# how do you write the domain of function in interval notation?

• Feb 15th 2009, 05:31 PM
lsnyder
how do you write the domain of function in interval notation?
how do you write the domain of function in interval notation?

• Feb 15th 2009, 05:39 PM
mollymcf2009
Quote:

Originally Posted by lsnyder
how do you write the domain of function in interval notation?

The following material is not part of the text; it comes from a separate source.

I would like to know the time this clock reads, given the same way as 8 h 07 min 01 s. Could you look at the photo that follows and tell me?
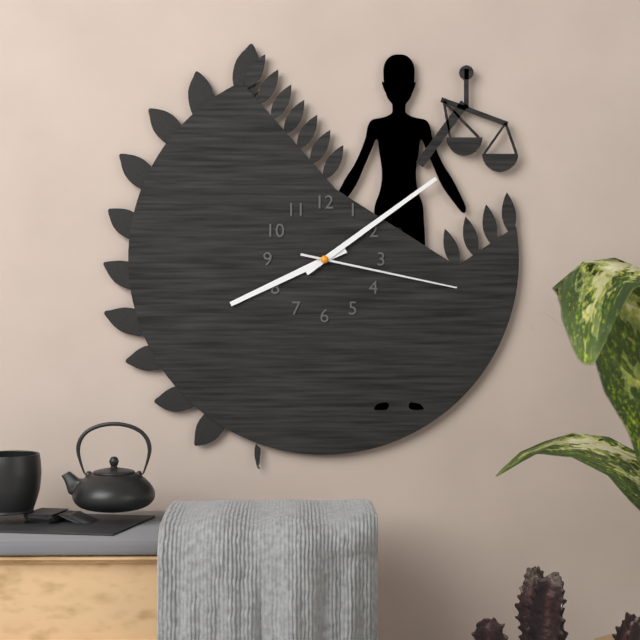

Find where the function exists first and find your asymptotes/holes. I didn't work this out, you need to do this. But interval notation looks something like this:

$\displaystyle (-\infty, -2) U (-2, \infty)$

Or, -infinity to -2, union, -2 to infinity. -2 would be a vertical asymptote or a hole. If you had more than one asymptote, let's say at x=6, you would just add it in as another interval like this:

$\displaystyle (-\infty, -2) U (-2, 6) U (6, \infty)$

Can you figure out yours?
• Feb 15th 2009, 05:45 PM
Reckoner
Quote:

Originally Posted by mollymcf2009
But interval notation looks something like this:

You can write the union symbol with \cup (and similarly, \cap gives intersection): $\displaystyle (-\infty,-2)\cup(-2,\infty)\text.$ A minor thing, but I thought it might be helpful to point out.
• Feb 15th 2009, 05:51 PM
lsnyder
I am not understanding. Mainly because my teacher is from India so its hard to understand him. So he might of taught this but he wasn't very clear. Mainly I don't understand what the hole is or acyetopes
• Feb 15th 2009, 07:18 PM
VENI
Quote:

Originally Posted by lsnyder
I am not understanding. Mainly because my teacher is from India so its hard to understand him. So he might of taught this but he wasn't very clear. Mainly I don't understand what the hole is or acyetopes

The expression in the denominator of your original problem may equal 0 for a given value of x. So you would be dividing by 0 which is illegal. Therefore you have to find out for what value(s) of x that expression equals 0 by factoring. For example, if the problem is $\displaystyle \frac{x}{x^2 -9}$, I would factor the denominator into $\displaystyle \frac{x}{(x-3)(x+3)}$. Clearly the denominator would be 0 when x = 3 and x = -3. Therefore, the domain for this example would be $\displaystyle (-\infty, -3)\cup(-3, 3)\cup(3, \infty)$.